§ What is required:
Edit the procyanidin A1 article's stretch from "Procyanidin A1 is" through "under neutral conditions." by replacing "peanut skins" with "grape seeds", and give that stretch in full.

§ Document section:
Procyanidin A1
- Names: IUPAC name (2R,3S,8S,14R,15R)-2,8-bis(3,4-dihydroxyphenyl)-2,3,4,14-tetrahydro-8,14-methanobenzo[7,8][1,3]dioxocino[4,5-h]chromene-3,5,11,13,15-pentaol

Identifiers
- CAS Number: 103883-03-0;
- 3D model (JSmol): Interactive image;
- ChemSpider: 552773;
- PubChem CID: 637122;
- UNII: LX492GRN5W;
- CompTox Dashboard (EPA): DTXSID401028817 ;

Properties
- Chemical formula: C_{30}H_{24}O_{12}
- Molar mass: 576.510 g·mol^{−1}

= Procyanidin A1 =

Procyanidin A1 is an A type proanthocyanidin dimer.

It is an epicatechin-(2β→7,4β→8)-catechin dimer found in Rhododendron spiciferum, in peanut skins and in Ecdysanthera utilis.

Procyanidin B1 can be converted into procyanidin A1 by radical oxidation using 1,1-diphenyl-2-picrylhydrazyl (DPPH) radicals under neutral conditions.

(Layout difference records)
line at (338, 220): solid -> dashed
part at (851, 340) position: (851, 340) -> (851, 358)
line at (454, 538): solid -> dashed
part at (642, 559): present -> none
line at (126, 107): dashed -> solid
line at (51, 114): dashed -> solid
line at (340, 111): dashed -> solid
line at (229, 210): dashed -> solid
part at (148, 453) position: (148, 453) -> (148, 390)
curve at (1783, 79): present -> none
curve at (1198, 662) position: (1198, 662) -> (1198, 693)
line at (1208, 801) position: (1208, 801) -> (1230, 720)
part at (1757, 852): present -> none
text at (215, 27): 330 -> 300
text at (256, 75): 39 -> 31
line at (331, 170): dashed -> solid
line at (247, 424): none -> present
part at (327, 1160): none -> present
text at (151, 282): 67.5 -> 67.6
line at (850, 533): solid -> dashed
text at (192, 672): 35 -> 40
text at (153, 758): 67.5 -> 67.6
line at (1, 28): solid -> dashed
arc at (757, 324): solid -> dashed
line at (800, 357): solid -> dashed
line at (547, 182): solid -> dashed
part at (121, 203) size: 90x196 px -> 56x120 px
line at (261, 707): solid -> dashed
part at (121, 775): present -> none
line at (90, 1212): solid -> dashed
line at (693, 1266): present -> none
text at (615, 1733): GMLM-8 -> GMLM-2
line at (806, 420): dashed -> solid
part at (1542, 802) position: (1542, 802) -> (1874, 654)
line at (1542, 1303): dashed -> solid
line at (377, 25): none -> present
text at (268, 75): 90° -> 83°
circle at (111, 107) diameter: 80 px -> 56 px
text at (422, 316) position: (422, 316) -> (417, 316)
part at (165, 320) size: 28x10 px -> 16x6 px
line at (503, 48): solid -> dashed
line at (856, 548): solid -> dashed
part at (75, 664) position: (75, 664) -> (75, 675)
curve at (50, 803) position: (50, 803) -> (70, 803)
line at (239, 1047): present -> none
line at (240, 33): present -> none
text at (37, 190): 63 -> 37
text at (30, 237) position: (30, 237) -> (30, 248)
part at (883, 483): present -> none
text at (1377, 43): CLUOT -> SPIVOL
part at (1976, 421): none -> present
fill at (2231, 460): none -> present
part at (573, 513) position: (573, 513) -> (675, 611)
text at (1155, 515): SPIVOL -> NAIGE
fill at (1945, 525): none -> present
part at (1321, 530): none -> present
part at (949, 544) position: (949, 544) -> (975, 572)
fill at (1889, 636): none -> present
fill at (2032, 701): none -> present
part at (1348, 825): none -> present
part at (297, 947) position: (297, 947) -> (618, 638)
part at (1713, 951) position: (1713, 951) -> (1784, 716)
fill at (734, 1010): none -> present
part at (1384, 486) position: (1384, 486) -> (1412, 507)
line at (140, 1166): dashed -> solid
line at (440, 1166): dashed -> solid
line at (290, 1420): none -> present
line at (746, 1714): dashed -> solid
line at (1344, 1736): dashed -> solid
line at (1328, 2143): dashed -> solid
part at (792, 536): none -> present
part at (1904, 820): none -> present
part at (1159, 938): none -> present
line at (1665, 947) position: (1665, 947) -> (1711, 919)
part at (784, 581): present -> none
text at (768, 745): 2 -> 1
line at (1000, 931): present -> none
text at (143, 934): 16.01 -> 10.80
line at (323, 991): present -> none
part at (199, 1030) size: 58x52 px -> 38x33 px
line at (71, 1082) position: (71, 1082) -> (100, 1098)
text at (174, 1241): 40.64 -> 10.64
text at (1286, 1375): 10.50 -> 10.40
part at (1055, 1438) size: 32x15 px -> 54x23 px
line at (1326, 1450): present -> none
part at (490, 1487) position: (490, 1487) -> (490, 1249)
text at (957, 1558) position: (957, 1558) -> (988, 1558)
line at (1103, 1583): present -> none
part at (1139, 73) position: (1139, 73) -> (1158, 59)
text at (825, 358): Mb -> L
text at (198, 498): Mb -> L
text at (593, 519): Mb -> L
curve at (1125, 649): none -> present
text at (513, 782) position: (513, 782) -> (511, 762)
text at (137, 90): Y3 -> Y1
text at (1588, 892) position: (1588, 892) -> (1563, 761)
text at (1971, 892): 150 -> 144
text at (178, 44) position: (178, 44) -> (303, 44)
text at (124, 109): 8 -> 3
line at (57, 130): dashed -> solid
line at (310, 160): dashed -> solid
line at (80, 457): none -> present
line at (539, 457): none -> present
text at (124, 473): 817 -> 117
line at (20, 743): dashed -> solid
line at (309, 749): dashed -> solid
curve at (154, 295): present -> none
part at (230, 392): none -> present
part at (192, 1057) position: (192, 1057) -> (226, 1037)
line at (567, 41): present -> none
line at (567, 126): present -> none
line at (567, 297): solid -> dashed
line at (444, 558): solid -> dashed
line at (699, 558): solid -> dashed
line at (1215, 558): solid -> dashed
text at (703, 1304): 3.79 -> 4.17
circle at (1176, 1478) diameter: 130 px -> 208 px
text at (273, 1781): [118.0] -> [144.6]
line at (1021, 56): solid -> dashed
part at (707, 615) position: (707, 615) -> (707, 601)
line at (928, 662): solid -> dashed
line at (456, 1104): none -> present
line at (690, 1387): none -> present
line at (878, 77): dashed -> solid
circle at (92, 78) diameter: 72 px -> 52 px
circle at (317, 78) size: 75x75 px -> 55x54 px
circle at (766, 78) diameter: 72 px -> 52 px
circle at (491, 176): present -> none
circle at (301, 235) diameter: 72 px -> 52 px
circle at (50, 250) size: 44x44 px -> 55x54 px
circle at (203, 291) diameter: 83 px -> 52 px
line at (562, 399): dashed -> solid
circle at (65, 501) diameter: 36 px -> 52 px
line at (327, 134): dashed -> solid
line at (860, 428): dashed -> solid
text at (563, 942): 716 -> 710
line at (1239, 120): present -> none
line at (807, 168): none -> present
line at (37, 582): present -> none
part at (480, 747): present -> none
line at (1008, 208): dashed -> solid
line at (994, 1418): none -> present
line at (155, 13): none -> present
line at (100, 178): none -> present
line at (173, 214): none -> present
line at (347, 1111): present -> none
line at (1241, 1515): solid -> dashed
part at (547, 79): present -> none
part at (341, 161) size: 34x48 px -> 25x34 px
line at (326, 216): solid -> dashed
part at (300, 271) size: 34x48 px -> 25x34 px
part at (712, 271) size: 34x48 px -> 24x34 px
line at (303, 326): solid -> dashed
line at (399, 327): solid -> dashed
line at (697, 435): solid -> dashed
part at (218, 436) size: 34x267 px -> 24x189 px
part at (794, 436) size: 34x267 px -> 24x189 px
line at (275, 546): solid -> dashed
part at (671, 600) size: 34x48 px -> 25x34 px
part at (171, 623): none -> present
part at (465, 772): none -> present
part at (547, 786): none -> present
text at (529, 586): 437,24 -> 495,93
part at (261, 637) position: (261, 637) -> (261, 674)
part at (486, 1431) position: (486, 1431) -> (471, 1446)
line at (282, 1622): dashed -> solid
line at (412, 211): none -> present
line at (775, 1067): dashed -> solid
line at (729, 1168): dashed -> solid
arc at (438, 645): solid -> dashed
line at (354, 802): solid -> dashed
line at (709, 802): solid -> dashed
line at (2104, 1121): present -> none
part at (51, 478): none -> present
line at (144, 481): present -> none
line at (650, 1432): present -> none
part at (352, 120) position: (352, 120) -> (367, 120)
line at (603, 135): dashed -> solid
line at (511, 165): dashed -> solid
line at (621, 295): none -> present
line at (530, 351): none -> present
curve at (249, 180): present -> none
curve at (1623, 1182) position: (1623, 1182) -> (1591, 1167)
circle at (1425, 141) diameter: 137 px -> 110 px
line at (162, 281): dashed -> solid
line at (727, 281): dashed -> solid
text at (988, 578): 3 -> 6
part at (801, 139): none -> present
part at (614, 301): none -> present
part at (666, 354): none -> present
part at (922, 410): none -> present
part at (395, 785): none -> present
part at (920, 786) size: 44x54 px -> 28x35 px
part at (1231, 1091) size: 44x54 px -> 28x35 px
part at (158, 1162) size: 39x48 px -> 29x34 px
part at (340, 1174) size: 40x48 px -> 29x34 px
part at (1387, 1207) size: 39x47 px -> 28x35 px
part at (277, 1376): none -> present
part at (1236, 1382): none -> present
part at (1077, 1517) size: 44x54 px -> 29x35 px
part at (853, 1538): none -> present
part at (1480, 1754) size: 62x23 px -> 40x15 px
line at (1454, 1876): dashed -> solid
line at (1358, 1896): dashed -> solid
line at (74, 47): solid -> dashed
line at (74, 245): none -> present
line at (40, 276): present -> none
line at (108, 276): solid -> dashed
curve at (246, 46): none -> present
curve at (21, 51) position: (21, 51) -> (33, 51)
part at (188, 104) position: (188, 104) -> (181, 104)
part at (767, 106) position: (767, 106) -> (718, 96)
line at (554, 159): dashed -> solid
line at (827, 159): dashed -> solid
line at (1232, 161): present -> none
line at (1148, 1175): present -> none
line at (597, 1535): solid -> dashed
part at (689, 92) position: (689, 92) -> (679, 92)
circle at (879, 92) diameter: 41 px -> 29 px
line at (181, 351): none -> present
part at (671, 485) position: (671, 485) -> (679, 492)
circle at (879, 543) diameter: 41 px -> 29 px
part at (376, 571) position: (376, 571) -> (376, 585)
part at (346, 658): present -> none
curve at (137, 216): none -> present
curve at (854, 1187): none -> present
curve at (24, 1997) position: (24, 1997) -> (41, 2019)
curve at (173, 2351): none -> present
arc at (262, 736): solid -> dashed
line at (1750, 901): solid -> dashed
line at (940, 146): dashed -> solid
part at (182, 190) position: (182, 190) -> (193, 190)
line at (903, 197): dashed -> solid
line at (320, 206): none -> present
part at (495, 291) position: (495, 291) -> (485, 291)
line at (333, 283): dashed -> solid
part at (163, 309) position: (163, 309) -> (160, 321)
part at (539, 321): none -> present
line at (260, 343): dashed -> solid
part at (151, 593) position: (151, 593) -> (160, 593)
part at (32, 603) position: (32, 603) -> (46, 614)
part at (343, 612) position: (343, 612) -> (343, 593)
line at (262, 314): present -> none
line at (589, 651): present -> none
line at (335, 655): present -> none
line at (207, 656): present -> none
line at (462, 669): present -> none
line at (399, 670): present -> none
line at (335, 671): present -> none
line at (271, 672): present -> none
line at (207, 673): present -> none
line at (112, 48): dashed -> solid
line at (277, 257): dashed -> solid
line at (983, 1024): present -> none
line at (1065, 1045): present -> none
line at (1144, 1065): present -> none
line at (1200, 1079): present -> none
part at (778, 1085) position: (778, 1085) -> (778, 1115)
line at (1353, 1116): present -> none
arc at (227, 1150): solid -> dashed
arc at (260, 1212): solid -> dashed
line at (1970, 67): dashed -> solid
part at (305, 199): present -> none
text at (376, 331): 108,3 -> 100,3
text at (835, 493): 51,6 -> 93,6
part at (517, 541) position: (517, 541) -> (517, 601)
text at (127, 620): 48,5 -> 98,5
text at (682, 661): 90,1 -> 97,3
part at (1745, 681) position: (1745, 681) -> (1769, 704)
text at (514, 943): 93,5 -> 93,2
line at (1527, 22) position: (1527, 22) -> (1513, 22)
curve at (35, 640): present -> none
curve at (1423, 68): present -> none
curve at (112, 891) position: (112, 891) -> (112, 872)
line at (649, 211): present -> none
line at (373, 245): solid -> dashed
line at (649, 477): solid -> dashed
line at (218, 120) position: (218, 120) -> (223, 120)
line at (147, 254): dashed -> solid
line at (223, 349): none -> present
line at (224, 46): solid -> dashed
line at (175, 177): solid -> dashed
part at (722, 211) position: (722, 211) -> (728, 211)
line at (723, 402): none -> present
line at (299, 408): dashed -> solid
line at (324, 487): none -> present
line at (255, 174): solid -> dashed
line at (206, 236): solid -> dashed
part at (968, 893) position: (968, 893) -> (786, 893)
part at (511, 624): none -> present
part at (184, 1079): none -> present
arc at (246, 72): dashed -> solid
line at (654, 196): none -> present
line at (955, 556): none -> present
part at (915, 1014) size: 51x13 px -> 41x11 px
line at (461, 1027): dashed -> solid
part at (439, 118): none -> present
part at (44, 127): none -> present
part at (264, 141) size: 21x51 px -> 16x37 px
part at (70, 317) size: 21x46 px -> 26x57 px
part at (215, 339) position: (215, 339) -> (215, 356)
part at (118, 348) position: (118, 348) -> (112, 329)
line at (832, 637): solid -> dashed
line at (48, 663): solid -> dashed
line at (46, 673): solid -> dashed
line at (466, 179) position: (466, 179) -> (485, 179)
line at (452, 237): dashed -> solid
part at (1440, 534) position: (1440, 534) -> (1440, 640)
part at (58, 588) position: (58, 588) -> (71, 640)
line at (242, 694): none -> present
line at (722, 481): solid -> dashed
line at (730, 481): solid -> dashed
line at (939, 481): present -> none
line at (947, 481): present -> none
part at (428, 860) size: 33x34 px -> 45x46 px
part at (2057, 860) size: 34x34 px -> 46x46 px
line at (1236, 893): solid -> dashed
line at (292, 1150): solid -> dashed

§ Exercise answer:
Procyanidin A1 is an A type proanthocyanidin dimer.

It is an epicatechin-(2β→7,4β→8)-catechin dimer found in Rhododendron spiciferum, in grape seeds and in Ecdysanthera utilis.

Procyanidin B1 can be converted into procyanidin A1 by radical oxidation using 1,1-diphenyl-2-picrylhydrazyl (DPPH) radicals under neutral conditions.